> _Data extract_:

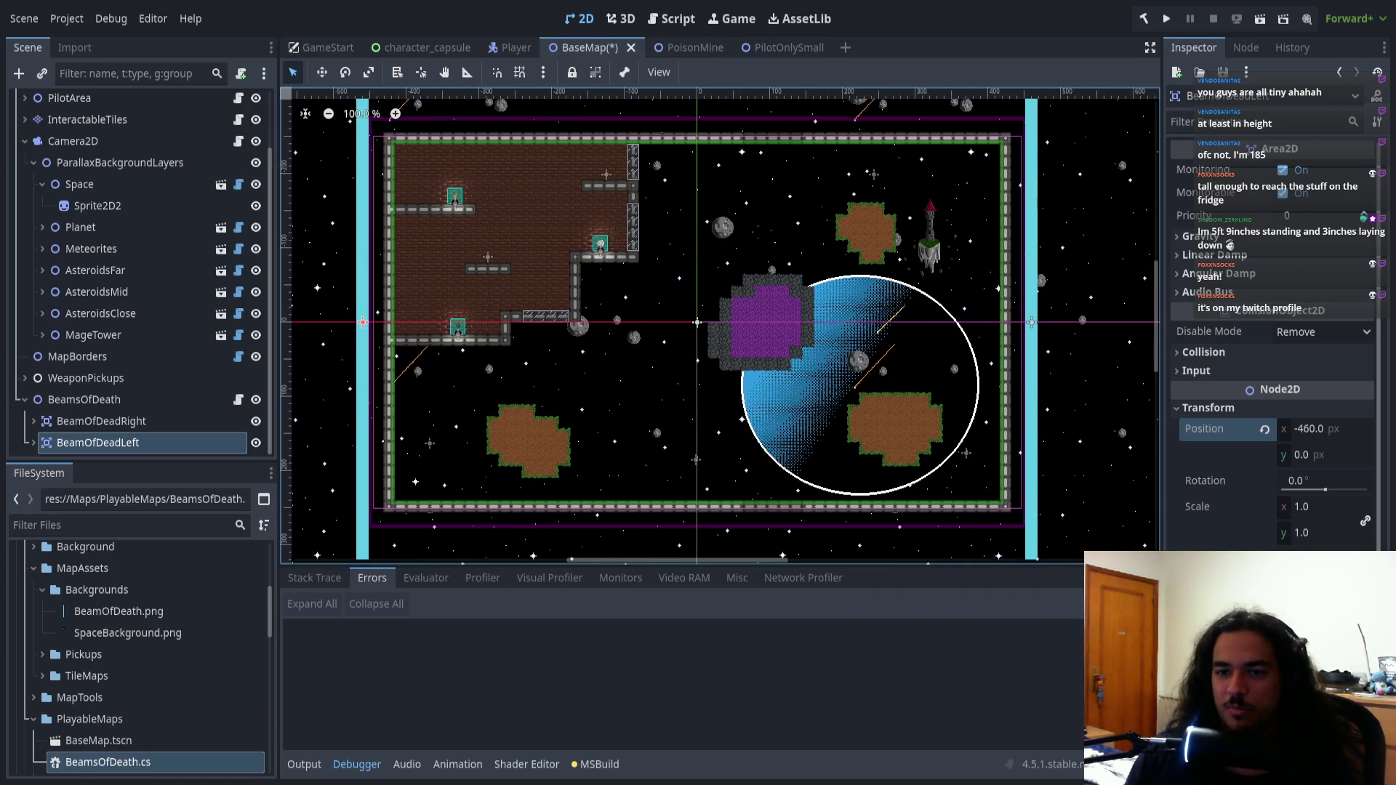
key(alt+Tab)
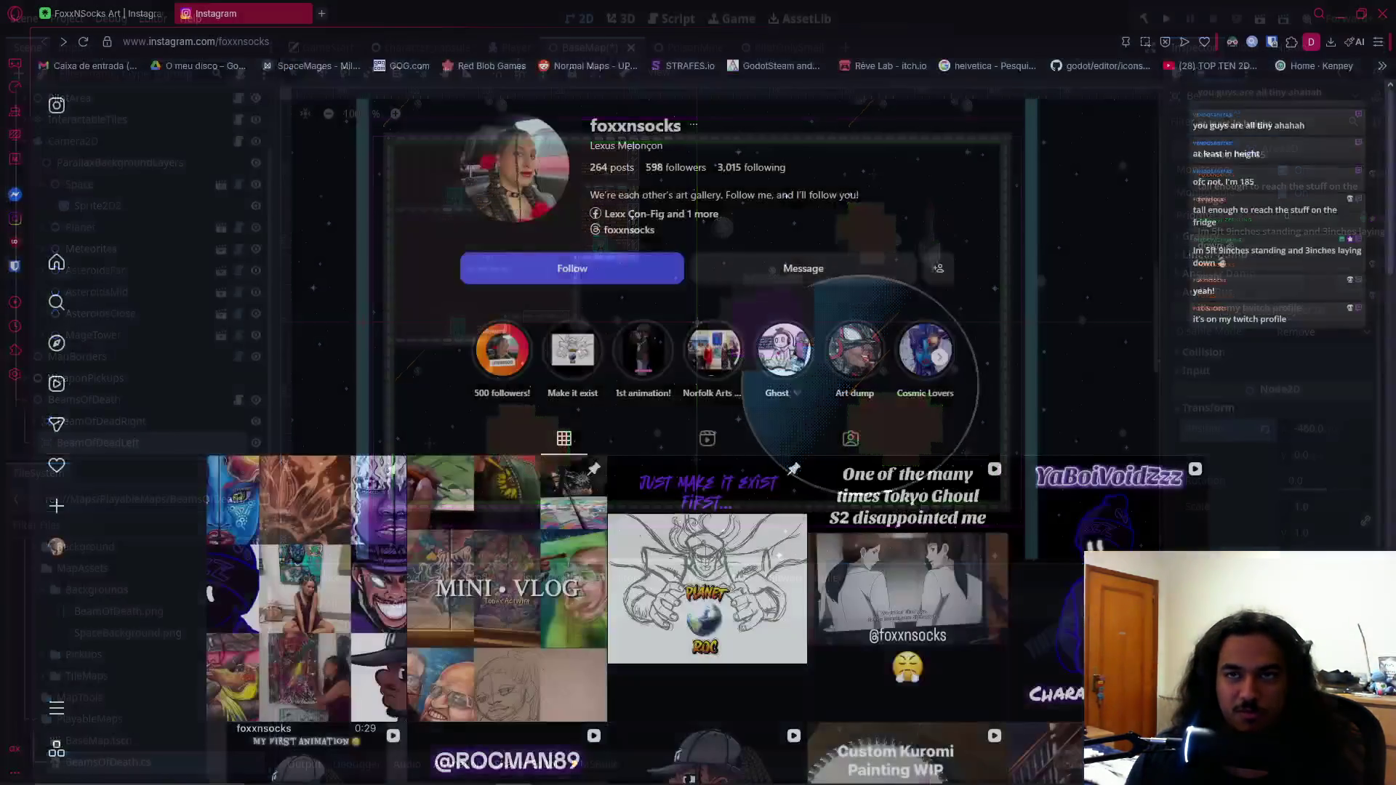
Open the first post on the artist's Instagram profile grid, then return to Godot
scroll(361, 437, down, 2)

> _What the task asks_:
Set down the lines above exactly as written. Begin at the line containing "Open the first" and stop after the last line.

> _Solution to the exercise_:
Open the first post on the artist's Instagram profile grid, then return to Godot
scroll(361, 437, down, 2)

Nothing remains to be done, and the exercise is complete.